Um poder paralelo
Cenas de violência policial se espalham em todo o País e mostram que a PM é incontrolável
"Apanhei e agora não me sinto seguro sequer para dizer quem me bateu"
M., de 18 anos
FRANCISCO ALVES FILHO
Ao comentar, no sábado 5, as cenas de violência policial em Diadema, na Grande São Paulo, em entrevista à imprensa, o governador do Rio de Janeiro, Marcello Alencar (PSDB), profetizou: "É bom deixar as barbas de molho. Isso pode acontecer em qualquer outra grande cidade do País." A profecia não custou a se tornar realidade. Dois dias depois, o Jornal Nacional divulgou novo vídeo com imagens de violência praticada por PMs - dessa vez as vítimas eram moradores da favela Cidade de Deus, na zona oeste do Rio. As imagens, gravadas na noite de 23 de março por um cinegrafista amador, mostram 11 pessoas sendo espancadas em um paredão por um grupamento de seis militares. Além de socos, pauladas e joelhadas, os policiais também submetem as vítimas a sessões de palmatória e chicotadas, roubam dinheiro e fazem ameaças. Entre os episódios de Diadema e Cidade de Deus, vieram à tona várias histórias escabrosas envolvendo policiais militares - extermínio na Bahia, espancamento em Alagoas, agressão no Rio Grande do Sul -, indicando que as PMs são hoje forças autônomas, fora do controle dos governadores.
Essa verdade, que só agora parece cristalina para as classes mais abastadas, já é conhecida há muito tempo pelos moradores das favelas brasileiras. "Tenho 38 anos e desde os dez vejo os policiais baterem e matarem vizinhos e amigos meus aqui da Cidade de Deus", acusa G., uma das 11 vítimas que aparecem no vídeo mostrado pela Rede Globo. "Eu mesmo já fui espancado outras vezes." Na noite de 23 de março, ele saiu para comprar cigarros por volta de meia-noite, quando foi abordado pelos PMs. Recebeu ordem para ficar junto ao paredão e obedeceu, sem resistir. Apesar disso, foi espancado. No grupo, havia três mulheres que também foram agredidas e xingadas. Um dos homens apanhou até desmaiar. Foi reanimado e obrigado a manter-se de pé para sofrer nova sessão de espancamento.

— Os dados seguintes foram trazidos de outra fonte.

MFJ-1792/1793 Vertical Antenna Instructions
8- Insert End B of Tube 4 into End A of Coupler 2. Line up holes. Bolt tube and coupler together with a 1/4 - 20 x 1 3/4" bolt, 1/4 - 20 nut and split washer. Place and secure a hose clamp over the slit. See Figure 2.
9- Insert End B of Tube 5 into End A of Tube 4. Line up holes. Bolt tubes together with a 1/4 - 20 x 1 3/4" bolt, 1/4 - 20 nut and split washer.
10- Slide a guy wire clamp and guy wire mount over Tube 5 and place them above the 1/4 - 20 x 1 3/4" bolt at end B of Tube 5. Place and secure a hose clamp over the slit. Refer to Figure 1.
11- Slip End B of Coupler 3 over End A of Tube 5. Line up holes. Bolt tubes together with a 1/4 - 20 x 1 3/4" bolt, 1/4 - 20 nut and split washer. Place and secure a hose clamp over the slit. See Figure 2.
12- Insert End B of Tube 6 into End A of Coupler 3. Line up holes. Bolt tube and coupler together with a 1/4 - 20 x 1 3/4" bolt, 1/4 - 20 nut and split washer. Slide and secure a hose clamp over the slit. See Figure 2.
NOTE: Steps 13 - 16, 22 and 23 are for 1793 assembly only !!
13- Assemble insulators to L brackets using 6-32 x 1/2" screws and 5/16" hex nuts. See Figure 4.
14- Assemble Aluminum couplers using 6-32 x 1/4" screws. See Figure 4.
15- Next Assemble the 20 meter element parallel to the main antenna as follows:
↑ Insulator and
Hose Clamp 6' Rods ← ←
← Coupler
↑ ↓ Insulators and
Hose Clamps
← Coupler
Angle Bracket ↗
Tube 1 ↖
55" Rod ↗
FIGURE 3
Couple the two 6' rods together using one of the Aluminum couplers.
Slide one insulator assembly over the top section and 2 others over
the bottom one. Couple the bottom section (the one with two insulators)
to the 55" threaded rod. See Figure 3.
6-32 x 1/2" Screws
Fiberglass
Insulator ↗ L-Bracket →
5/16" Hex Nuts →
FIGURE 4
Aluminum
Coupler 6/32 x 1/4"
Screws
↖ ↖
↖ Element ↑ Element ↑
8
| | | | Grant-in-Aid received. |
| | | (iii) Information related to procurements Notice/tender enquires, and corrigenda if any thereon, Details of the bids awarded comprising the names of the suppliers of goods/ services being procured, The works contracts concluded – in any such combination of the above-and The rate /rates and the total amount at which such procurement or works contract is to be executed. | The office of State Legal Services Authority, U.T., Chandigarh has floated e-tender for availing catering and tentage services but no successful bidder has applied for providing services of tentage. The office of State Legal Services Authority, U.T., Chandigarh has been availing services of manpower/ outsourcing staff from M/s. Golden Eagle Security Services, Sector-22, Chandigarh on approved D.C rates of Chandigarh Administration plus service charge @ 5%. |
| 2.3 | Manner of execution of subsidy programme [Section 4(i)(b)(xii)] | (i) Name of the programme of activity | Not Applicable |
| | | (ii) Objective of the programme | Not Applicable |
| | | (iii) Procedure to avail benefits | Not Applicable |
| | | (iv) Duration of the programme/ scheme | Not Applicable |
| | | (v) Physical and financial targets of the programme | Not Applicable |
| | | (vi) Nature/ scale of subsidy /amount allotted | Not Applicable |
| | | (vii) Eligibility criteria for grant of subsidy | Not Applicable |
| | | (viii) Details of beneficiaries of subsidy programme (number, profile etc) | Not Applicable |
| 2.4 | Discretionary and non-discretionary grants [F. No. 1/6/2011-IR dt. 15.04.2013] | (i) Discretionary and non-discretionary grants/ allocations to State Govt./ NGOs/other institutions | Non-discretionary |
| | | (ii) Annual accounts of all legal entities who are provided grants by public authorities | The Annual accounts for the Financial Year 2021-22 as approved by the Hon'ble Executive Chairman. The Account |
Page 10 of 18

"Logo no primeiro golpe, meu ouvido começou a sangrar e não ouvi mais nada"
L., de 19 anos
L., 19 anos, passou pelo pior. Ao voltar de uma festa com o amigo M., 18 anos, parou no bar para tomar cerveja. Foi o bastante para que os dois se tornassem suspeitos aos olhos dos policiais. Antes de serem obrigados a encostar no paredão, os dois foram roubados pelos PMs - de L. tomaram R$ 20 e do amigo R$ 10. "Apanhei e agora não me sinto seguro sequer para dizer quem me bateu", diz M. A seguir, ele foi liberado enquanto L. era levado para perto de uma árvore. A partir de então, foi espancado por três policiais ao mesmo tempo, à base de chicotadas, palmatória e golpes de telefones (tapas com as mãos em concha aplicados nos ouvidos). Por causa disso, sofreu perfuração no tímpano do ouvido esquerdo. "Logo no primeiro golpe meu ouvido começou a sangrar e não consegui ouvir mais nada", conta ele.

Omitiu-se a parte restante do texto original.